Sing to the LORD, praise the LORD;

for he rescues the poor

from those who would do them wrong.

Psalm 18:1-6 (Revised English Bible):

I love you, LORD, my strength.

the LORD is my lofty crag, my fortress, my champion,

my God, my rock in whom I find shelter,

my shield and sure defender, my strong tower.

I shall call to the LORD to whom all praise is due;

then shall I be made safe from my enemies.

The bonds of death encompassed me

and destructive torrents overtook me,

the bonds of Sheol tightened about me,

the snares of death were set to catch me.

When in anguish of heart I cried to the LORD

and called for help to my God,

he heard me from his temple,

and my cry reached his ears.

John 10:31-42 (Revised English Bible):

Once again [some of] the Jews picked up stones to stone him [Jesus].  At this Jesus said to them,

By the Father’s power I have done many good deeds before your eyes; for which of these are you stoning me?

The Jews replied,

We are not stoning you for any good deed, but for blasphemy: you, a man, are claiming to be God.

Jesus answered,

Is it not written in your law, “I said: You are gods”?  Is it those to whom God’s word came who are called gods–and scripture cannot be set aside.  Then why do you charge me with blasphemy for saying, “I am God’s son,” I whom the Father consecrated and sent into the world.?  If my deeds are not the deeds of my Father, do not believe me.  But if they are, then even if you do not believe me, believe the deeds, so that you may recognize and know that the Father is in me, and I in the Father.

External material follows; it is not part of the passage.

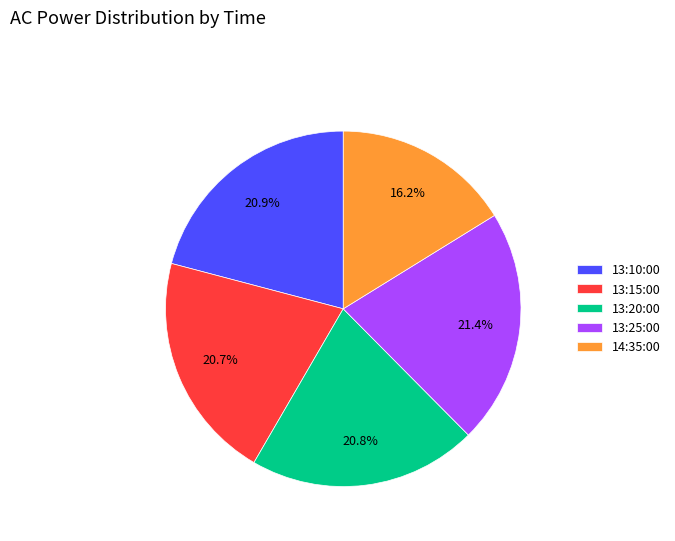

To the nearest percent, what is the average slice percentage?

20%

This provoked them to make another attempt to seize him, but he escaped from their clutches.

Jesus withdrew again across the Jordan, to the place where John had been baptizing earlier, and stayed there while crowds came to him.

John gave us no miraculous sign,

they said,

but all that he told us about this man was true.

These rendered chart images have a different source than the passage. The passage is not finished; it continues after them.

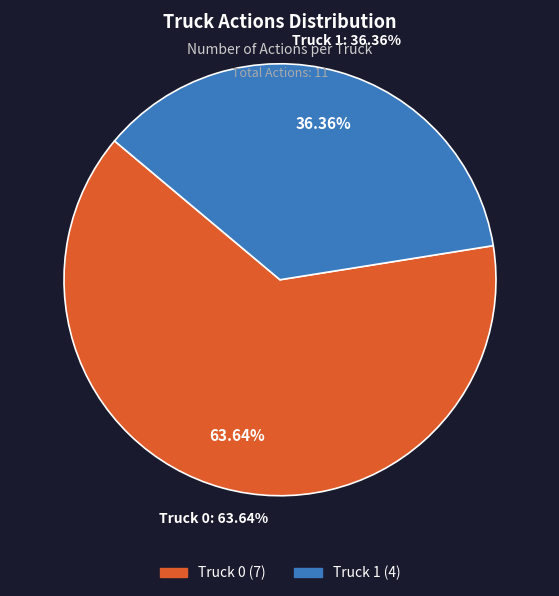

True or false: Truck 1 accounts for 36% of the total.

True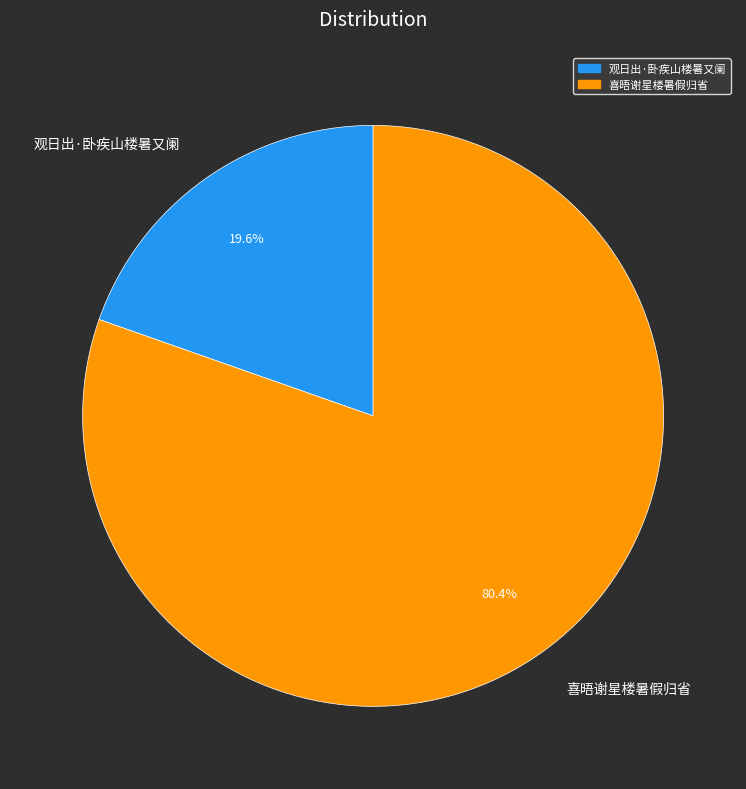

Is the sum of 观日出·卧疾山楼暑又阑 and 喜晤谢星楼暑假归省 greater than half?

Yes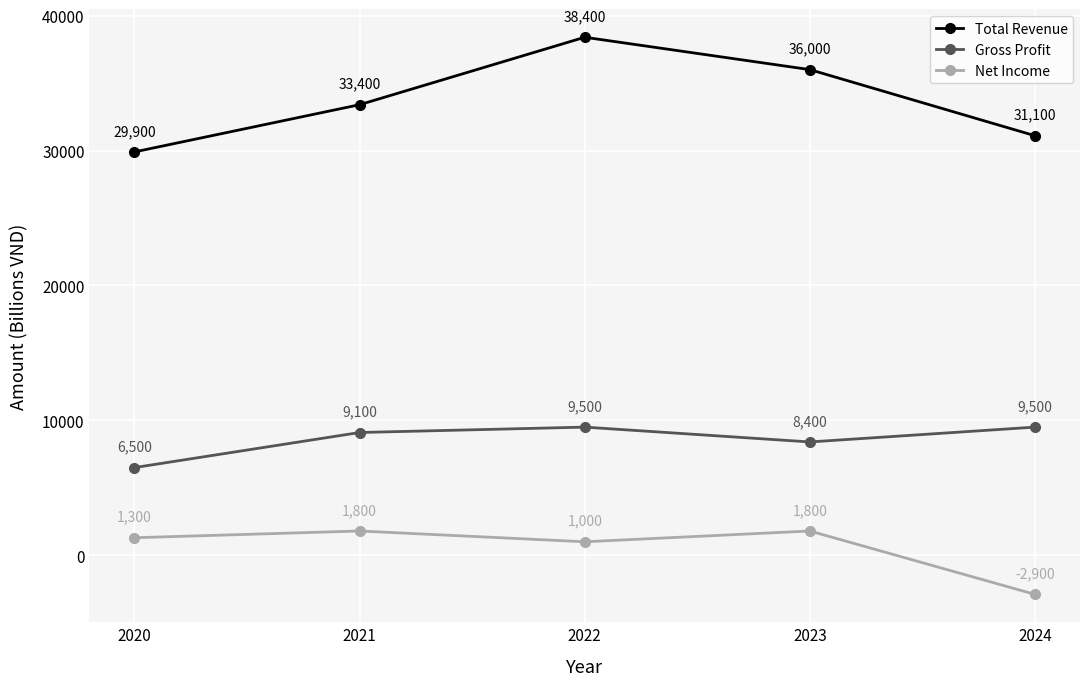

Which series changed the most between 2020 and 2022?

Total Revenue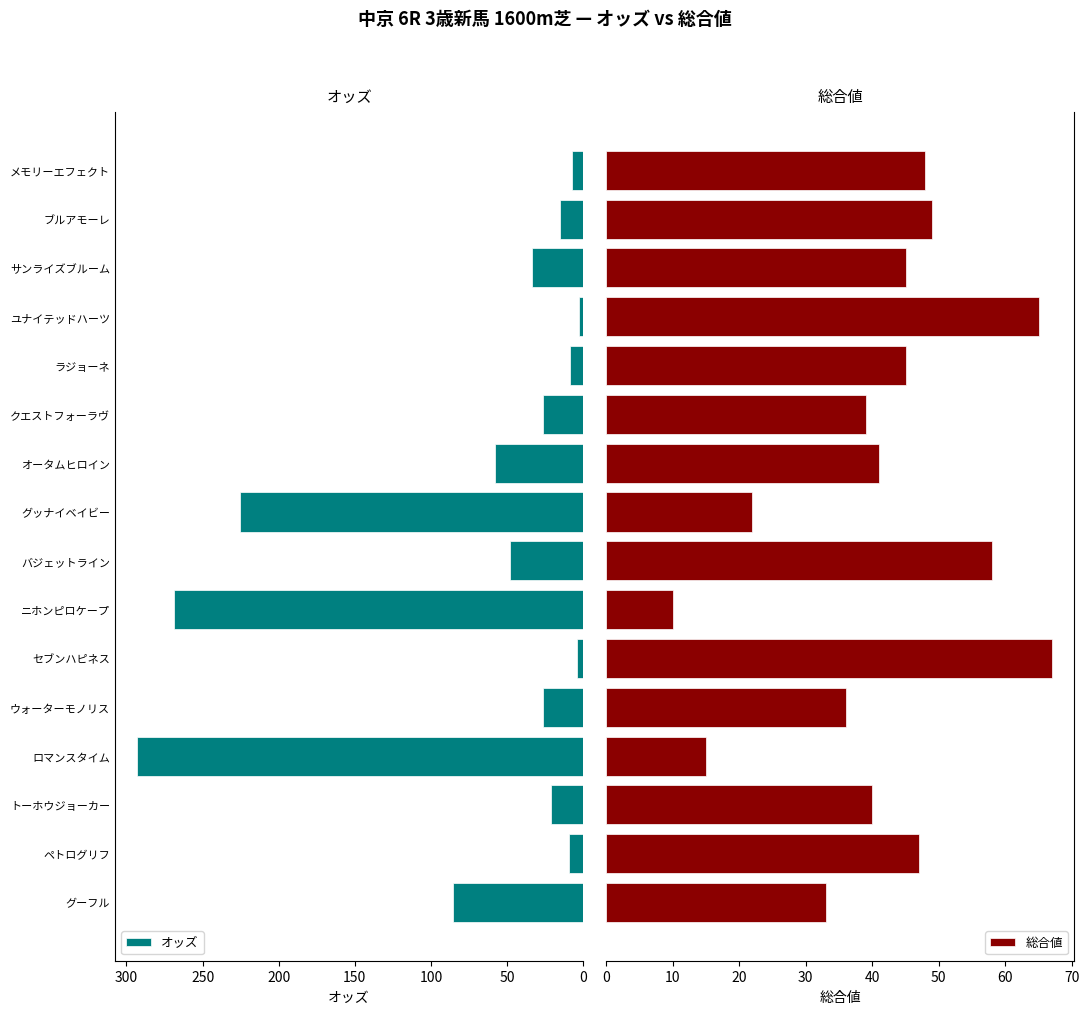

How many series are shown in this chart?

2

And many came to believe in him there.

The Collect:

O Lord, you relieve our necessity out of the abundance of your great riches: Grant that we may accept with joy the salvation you bestow, and manifest it to all the world by the quality of our lives; through Jesus Christ our Lord, who lives and reigns with you and the Holy Spirit, one God, now and for ever.  Amen.


One New Testament ethic teaches that one knows a tree by its fruit and the quality thereof.  The same principle applies to human beings, with attitudes and deeds as the produce.

In this day’s readings obedience to God (certainly good fruit) leads to danger from fellow human beings.   Sometimes this peril is life-threatening, leading the psalmist to refer to Sheol. [Note: The psalmist’s reference to Sheol is to a pre-Heaven and Hell concept of the afterlife.  In widely accepted ancient Near Eastern cosmology the world was flat, with a subterranean underworld–Sheol, or “the Pit,” to the Hebrews–and water below the earth and above the dome of the sky.  The St. Joseph Edition of the New American Bible contains an illustration of this on the page opposite Genesis 1.] The experiences of Jeremiah, the psalmist, and Jesus contradict prosperity theology, which teaches that faithfulness leads to happiness and prosperity.  (In the North American context witness many television evangelists, namely Robert Tilton and the Reverend Ike.)

Out of these readings I derive three main points.

First, may each of us bear good fruit indicative of God.  This is possible by grace.

Second, may we who are blessed with religious liberty support as best we can (at least with prayer) our fellow Christians who face persecution.  Many of them live in predominantly Islamic cultures in Asia, where there was no Enlightenment.  Yet history and current events reveal the identities of other persecutors.  Protestants have persecuted each other and Roman Catholics.  Roman Catholics have persecuted Protestants and Eastern Orthodox.  Eastern Orthodox have persecuted Roman Catholics and Protestants.  And Atheistic regimes  have persecuted Christians of all stripes, to the present day.

Third, let us remember Jesus’ command to pray for persecutors and enemies, too.  He led by example.